Suppose that Apache Spark has been installed in ~/spark
, Vitk has
been installed in ~/vitk
, data files required by this tool have been
copied to /export/dat/dep
. To launch Vitk, open a console, enter the
folder ~/spark
and invoke an appropriate command. For example:
- To parse an input file and write the result to an output file, using the default pre-trained MLP:
./bin/spark-submit ~/vitk/target/vn.vitk-3.0.jar -t dep -a parse -i <input-file> -o <output-file>
Because the default mode of the parser is parse
, we can drop the argument
-a parse
in the command above.
There is not any -m
argument in the command above, therefore, Vitk
runs in the stand-alone cluster mode which uses a single local machine
and all CPU cores.
- To parse an input file, write the result to an output file, using a specified pre-trained MLP:
./bin/spark-submit ~/vitk/target/vn.vitk-3.0.jar -t dep -i <input-file> -o <output-file> -mlp <mlp-file>
- To evaluate the accuracy on a gold corpus, using the default pre-trained MLP:
./bin/spark-submit ~/vitk/target/vn.vitk-3.0.jar -t dep -a eval -i <input-file>
- To train a parser on a gold Vietnamese corpus, producing a 2-layer MLP:
./bin/spark-submit ~/vitk/target/vn.vitk-3.0.jar -t dep -a train -dim 50000 -i <input-file>
- To train a parser on a gold Vietnamese corpus, producing a 3-layer MLP with a hidden layer of 16 units:
./bin/spark-submit ~/vitk/target/vn.vitk-3.0.jar -t dep -a train -dim 50000 -hid 16 -i <input-file>
The resulting MLP is then saved to the
default directory /export/dat/dep/vi/mlp
. If you want to save the result
to a specific directory, append the -mlp
argument, for example:
./bin/spark-submit ~/vitk/target/vn.vitk-3.0.jar -t dep -a train -dim 50000 -hid 16 -i <input-file> -mlp /tmp/myMLP
- To train a parser on a gold English UDT corpus, producing a 2-layer MLP in the verbose mode:
./bin/spark-submit ~/vitk/target/vn.vitk-3.0.jar -l en -t dep -a train -dim 50000 -i <input-file> -v
The resulting MLP is then saved to the default directory /export/dat/dep/en/mlp
.
If you wish to run Vitk on a Spark cluster, all you need to do is to specify the master URL of the cluster, such as:
./bin/spark-submit ~/vitk/target/vn.vitk-3.0.jar -t dep -a parse -i <input-file> -o <output-file> -m <master-url>
For your convenience, Vitk includes a sample file containing 270 manually parsed sentences which are extracted from the Vietnamese treebank.
On the English UDT:
- 12,543 parsed sentences for training, 2,077 parsed sentences for testing
- Standard feature templates (token, part-of-speech tag, dependency type)
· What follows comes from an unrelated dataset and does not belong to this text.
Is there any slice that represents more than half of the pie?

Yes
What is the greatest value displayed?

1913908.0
- Training parameters: dimension=90,000
- Training accuracy: 68.28% (UAS), 66.32% (LAS)
- Test accuracy: 64.18% (UAS), 60.96% (LAS)
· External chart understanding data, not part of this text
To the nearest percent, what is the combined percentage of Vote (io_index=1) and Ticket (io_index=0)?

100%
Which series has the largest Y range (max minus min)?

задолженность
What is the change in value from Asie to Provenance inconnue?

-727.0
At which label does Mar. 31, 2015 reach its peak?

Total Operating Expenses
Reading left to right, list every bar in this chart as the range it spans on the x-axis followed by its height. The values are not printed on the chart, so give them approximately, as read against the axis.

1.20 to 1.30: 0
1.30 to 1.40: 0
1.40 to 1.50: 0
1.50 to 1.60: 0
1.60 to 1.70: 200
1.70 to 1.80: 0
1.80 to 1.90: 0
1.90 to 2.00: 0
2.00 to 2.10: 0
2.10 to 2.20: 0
- Parsing speed on a single machine: tag 12,543 sentences (204,586 tokens) in 20 seconds.
On a Vietnamese dependency treebank:
- 2,430 parsed sentences for training, 270 sentences for testing
- Standard feature templates (token, part-of-speech tag, dependency type)
- Training parameters: dimension=30,000
- Training accuracy: 90.44% (UAS), 90.23% (LAS)
- Test accuracy: 67.08% (UAS), 62.78% (LAS)
- An efficient algorithm for projective dependency parsing, Joakim Nivre, Proceedings of IWPT, 2003.
- Algorithms for deterministic incremental dependency parsing, Joakim Nivre, Computational Linguistics, 2008.